The Bangladeshi men escaped to the United States because of their affiliations and activities with the Bangladesh Nationalist Party (BNP), the opposition party in Bangladesh, as Rewire reported in April. Being affiliated with this party, advocates said, has made them targets of the Bangladesh Awami League, the country’s governing party.

DHS last year adopted the position that BNP, the second largest political party in Bangladesh, is an “undesignated ‘Tier III’ terrorist organization” and that members of the BNP are ineligible for asylum or withholding of removal due to alleged engagement in terrorist activities. It is unclear how many of the estimated four dozen men who will be deported this week are from Bangladesh.

Ahmed said that mass deportations of a particular group are not unusual. When there are many migrants from the same country who are going to be deported, DHS arranges large charter flights. However, South Asian asylum seekers appear to be targeted in a different way. After two years in detention, the four dozen men set to be deported have been denied due process for their asylum requests, according to Ahmed.

“South Asians are coming here and being locked in detention for indefinite periods and the ability for anybody, but especially smaller communities, to win their asylum cases while inside detention is nearly impossible,” Ahmed told Rewire. “South Asians also continue to get the highest bond amounts, from $20,000 to $50,000. All of this prevents them from being able to properly present their asylum cases. The fact that those who have been deported back to Bangladesh are still afraid to go back to their homes proves that they were in the United States because they feared for their safety. They don’t get a chance to properly file their cases while in detention.”

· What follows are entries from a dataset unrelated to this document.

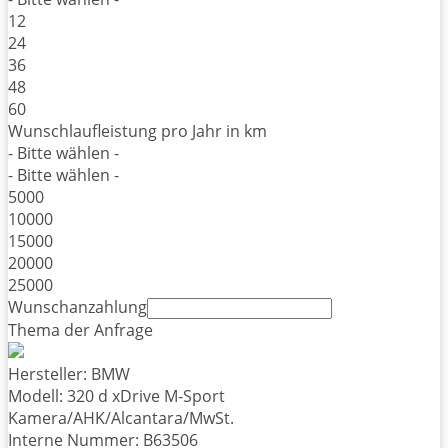
12
24
36
48
60
Wunschlaufleistung pro Jahr in km
- Bitte wählen -
- Bitte wählen -
5000
10000
15000
20000
25000
Wunschanzahlung
Thema der Anfrage
Hersteller: BMW
Modell: 320 d xDrive M-Sport
Kamera/AHK/Alcantara/MwSt.
Interne Nummer: B63506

Winning an asylum claim while in detention is rare. Access to legal counsel is limited inside detention centers, which are often in remote, rural areas.

As the Tahirih Justice Center reported, attorneys face “enormous hurdles in representing their clients, such as difficulty communicating regularly, prohibitions on meeting with and accompanying clients to appointments with immigration officials, restrictions on the use of office equipment in client meetings, and other difficulties would not exist if refugees were free to attend meetings in attorneys’ offices.”

“I worry about the situation they’re returning to and how they fear for their lives,” Ahmed said. “They’ve been identified by the government they were trying to escape and because of their participation in the hunger strike, they are believed to have dishonored their country. These men fear for their lives.”